Negara juga menyediakan alat canggih untuk mendeteksi terjadi bencana alam, seperti gunung meletus, tsunami dan lainnya. Agar dapat meminimalisir terjadinya korban jiwa. Edukasi massif pun dilakukan kepada masyarakat. Di mana, masyarakat tidak diperbolehkan tinggal di daerah rawan-rawan bencana, seperti lereng-lereng gunung merapi. Negara menyediakan lahan ataupun membantu pembangunan tempat tinggal untuk rakyat agar bisa pindah dari daerah rawan bencana. 

Begitu oun pembangunan rumah tanah gempa. Negara memfasilitasi kebutuhan-kebutuhan yang diperlukan oleh rakyat dalam membangun rumah tahan gempa. Selain  itu, lapangan pekerjaan mereka pun dijamin oleh negara. Sehingga, rakyat  tidak perlu takut untuk pindah rumah ke rumah yang baru. 

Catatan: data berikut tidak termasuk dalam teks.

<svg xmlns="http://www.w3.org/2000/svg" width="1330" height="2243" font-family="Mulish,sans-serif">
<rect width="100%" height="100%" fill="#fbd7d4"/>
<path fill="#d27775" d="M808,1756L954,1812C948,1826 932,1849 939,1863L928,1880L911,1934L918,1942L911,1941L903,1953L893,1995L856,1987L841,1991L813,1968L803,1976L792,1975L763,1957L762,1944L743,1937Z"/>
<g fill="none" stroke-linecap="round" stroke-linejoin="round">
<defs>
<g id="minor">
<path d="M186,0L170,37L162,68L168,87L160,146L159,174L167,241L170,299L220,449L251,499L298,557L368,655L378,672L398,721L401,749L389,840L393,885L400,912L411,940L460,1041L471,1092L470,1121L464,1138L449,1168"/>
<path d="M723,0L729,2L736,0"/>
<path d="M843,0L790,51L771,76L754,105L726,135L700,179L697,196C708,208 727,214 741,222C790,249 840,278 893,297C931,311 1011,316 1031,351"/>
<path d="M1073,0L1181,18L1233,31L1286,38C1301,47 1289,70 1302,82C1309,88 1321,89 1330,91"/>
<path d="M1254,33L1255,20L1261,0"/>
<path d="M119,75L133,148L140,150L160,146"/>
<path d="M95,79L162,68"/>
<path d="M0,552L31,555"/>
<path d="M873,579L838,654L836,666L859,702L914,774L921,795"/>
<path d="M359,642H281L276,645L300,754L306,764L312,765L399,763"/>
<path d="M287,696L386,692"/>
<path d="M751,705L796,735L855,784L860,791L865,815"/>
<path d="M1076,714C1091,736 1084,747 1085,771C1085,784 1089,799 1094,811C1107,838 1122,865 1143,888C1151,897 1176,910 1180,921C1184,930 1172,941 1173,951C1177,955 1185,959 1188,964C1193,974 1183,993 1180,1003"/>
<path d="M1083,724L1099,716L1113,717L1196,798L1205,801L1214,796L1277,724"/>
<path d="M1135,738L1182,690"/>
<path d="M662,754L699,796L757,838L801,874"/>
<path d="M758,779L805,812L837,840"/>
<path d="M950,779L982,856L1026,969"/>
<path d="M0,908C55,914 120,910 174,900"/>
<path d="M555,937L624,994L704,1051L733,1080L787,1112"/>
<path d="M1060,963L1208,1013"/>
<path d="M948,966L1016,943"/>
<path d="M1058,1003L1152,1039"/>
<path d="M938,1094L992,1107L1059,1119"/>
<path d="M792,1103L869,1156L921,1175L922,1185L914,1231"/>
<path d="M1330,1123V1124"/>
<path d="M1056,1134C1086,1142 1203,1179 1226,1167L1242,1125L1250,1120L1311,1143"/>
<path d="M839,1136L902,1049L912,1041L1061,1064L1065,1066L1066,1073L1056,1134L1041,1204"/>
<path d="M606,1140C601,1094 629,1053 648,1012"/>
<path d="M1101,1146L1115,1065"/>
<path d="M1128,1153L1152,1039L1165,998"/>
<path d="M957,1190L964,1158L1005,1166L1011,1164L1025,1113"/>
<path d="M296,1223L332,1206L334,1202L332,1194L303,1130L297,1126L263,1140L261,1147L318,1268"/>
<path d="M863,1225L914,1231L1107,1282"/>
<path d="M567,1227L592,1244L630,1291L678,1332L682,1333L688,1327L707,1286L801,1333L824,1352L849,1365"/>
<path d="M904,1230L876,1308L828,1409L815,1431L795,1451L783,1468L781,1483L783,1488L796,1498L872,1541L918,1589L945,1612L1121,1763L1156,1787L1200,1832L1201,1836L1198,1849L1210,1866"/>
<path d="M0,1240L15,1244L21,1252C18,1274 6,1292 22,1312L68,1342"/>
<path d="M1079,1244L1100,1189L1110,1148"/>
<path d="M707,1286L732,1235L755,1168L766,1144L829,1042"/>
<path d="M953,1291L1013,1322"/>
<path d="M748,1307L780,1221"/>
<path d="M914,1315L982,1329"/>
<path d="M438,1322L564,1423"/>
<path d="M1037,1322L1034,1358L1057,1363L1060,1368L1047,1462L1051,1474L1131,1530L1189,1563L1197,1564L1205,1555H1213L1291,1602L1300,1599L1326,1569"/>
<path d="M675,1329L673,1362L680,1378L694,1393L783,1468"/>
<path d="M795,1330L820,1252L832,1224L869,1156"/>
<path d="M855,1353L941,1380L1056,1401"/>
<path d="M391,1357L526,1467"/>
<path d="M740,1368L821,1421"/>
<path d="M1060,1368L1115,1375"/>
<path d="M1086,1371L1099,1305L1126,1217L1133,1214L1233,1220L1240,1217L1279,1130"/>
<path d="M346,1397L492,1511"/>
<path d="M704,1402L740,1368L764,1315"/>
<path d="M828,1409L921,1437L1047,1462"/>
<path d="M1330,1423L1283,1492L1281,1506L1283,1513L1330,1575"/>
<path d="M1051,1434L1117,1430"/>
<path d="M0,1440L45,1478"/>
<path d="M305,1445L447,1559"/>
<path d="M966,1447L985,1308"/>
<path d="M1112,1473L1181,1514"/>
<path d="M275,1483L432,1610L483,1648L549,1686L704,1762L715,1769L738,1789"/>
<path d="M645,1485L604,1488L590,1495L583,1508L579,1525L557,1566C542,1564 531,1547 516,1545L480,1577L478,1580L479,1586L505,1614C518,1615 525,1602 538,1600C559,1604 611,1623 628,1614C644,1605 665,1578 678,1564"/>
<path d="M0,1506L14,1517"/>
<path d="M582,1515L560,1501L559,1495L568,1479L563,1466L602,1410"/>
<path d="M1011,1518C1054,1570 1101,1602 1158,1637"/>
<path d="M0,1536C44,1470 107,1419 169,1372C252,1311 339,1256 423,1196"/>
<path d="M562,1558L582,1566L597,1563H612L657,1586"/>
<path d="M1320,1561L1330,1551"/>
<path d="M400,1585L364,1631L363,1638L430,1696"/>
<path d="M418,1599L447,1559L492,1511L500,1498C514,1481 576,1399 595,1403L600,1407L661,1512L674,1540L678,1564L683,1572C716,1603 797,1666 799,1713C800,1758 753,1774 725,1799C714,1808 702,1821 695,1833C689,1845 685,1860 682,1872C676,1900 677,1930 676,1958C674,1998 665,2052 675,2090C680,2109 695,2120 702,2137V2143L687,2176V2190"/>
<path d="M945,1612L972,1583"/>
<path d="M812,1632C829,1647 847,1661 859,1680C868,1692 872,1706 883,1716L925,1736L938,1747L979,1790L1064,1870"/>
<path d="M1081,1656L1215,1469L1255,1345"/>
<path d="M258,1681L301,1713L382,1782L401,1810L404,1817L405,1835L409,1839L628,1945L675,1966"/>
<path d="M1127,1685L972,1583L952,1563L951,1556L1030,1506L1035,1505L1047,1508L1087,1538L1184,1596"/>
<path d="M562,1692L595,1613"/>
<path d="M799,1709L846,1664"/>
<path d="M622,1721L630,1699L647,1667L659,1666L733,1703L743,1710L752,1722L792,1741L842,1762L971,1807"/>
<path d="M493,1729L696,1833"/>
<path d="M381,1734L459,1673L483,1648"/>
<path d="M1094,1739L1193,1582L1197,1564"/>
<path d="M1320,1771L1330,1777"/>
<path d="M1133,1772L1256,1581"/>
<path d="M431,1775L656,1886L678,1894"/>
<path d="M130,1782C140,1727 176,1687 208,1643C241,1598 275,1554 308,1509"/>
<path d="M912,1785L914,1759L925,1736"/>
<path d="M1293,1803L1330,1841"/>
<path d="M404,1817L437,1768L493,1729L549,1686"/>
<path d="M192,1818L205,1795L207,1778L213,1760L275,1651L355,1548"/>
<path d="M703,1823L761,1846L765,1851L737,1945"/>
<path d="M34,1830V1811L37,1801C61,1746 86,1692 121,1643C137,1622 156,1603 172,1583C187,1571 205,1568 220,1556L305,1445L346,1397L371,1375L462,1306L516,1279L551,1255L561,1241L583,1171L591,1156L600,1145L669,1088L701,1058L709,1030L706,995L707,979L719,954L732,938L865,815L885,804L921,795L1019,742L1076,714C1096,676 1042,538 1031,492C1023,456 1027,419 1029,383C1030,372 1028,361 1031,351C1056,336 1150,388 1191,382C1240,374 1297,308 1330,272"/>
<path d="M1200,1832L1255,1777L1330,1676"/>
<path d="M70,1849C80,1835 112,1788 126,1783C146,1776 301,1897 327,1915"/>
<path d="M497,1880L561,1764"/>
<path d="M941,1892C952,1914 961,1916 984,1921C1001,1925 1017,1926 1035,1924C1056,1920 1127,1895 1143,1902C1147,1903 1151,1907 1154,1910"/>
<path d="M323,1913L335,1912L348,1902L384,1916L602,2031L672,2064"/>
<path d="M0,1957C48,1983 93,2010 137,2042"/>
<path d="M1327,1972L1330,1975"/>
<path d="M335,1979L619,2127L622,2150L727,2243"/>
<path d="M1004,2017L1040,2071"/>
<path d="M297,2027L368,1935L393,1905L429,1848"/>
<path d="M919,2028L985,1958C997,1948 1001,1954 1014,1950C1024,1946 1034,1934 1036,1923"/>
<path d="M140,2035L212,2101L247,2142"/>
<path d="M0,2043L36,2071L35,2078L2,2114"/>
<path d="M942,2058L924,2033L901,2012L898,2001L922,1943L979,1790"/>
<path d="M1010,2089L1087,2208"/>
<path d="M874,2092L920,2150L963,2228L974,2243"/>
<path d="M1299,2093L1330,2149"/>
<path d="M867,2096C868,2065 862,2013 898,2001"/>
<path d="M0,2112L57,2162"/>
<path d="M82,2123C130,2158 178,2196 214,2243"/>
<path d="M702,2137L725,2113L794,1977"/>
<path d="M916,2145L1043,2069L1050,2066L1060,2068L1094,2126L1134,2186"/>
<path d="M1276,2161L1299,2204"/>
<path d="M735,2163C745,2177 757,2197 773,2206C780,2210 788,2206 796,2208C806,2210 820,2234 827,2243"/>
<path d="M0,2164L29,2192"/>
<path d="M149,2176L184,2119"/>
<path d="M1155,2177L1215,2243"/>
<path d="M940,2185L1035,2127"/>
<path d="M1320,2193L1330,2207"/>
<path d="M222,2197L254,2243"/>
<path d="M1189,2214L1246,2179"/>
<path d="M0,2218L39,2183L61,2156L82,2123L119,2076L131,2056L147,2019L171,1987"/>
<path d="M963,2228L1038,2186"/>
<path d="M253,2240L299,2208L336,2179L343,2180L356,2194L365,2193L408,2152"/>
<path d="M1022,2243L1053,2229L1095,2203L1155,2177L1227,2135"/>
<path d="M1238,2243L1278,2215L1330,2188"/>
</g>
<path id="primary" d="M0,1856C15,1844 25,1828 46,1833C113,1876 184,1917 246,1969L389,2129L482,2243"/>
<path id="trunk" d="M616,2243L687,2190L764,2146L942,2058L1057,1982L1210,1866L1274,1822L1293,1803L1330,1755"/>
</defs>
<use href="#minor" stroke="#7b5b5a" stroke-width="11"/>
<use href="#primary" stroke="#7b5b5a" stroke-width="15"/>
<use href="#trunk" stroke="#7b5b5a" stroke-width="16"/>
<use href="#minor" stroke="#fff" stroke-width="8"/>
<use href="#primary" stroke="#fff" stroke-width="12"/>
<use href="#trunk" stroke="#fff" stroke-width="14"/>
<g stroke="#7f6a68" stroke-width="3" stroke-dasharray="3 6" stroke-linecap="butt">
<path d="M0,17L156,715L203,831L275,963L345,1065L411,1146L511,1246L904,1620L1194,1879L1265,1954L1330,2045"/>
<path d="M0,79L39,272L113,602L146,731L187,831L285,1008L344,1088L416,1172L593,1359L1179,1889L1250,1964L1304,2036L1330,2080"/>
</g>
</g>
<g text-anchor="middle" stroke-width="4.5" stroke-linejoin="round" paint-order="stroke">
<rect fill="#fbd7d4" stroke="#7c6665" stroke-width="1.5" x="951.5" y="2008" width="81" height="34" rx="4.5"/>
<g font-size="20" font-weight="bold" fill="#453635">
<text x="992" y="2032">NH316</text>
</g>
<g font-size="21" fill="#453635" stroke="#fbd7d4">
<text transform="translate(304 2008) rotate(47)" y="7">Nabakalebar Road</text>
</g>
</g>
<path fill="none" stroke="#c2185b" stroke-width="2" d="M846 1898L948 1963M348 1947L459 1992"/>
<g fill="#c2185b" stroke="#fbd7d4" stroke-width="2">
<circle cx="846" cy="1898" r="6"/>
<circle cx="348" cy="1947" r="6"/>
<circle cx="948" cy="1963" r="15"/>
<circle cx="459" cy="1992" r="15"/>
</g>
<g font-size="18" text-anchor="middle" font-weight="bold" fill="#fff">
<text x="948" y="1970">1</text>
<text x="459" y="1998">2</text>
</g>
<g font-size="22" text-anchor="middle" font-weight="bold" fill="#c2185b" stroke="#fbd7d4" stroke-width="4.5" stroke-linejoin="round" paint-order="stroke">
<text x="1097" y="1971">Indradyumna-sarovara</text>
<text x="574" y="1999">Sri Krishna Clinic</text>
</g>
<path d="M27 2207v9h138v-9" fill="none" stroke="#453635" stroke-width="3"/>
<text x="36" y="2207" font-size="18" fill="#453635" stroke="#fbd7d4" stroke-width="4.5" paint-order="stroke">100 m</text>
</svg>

Kemudian, saat terjadi bencana pun demikian. Negara turun langsung untuk mengevakuasi korban dengan sigap dan cepat. Negara mengerahkan berbagai alat-alat canggih dan tim SAR terhebat untuk secara mengevakuasi para korban. Agar tidak lagi banyak terjadi korban jiwa akibat lambatnya penanganan. 

Tak hanya itu, setelah bencana pun penguasa fokus untuk memberikan jaminan kehidupan bagi rakyat. Memenuhi kebutuhan hidup mereka, seperti obat-obatan, sandang,  makanan, air bahkan pembangunan tempat tinggal akan segera dipercepat. Hal ini agar rakyat dapat kembali tinggal dengan nyaman. 


Namun, mitigasi bencana ini membutuhkan dana yang dangat besar. Dana tersebut di ambil dari pos baitumal. Pos ini memiliki pemasukan tetap dan terbukti stabil untuk pembiayaan seluruh kebutuhan negara. Pemasukan pos baitumal didapat dari kharaj, jizyah, hasil pengelolaan SDA, zakat dan lainnya. 

Sehingga dengan demikian maka mitigasi bencana akan terwujud dengan sempurna jika berada dalam naungan sistem Islam secara kaffah. Wallahu A'lam Bissawab.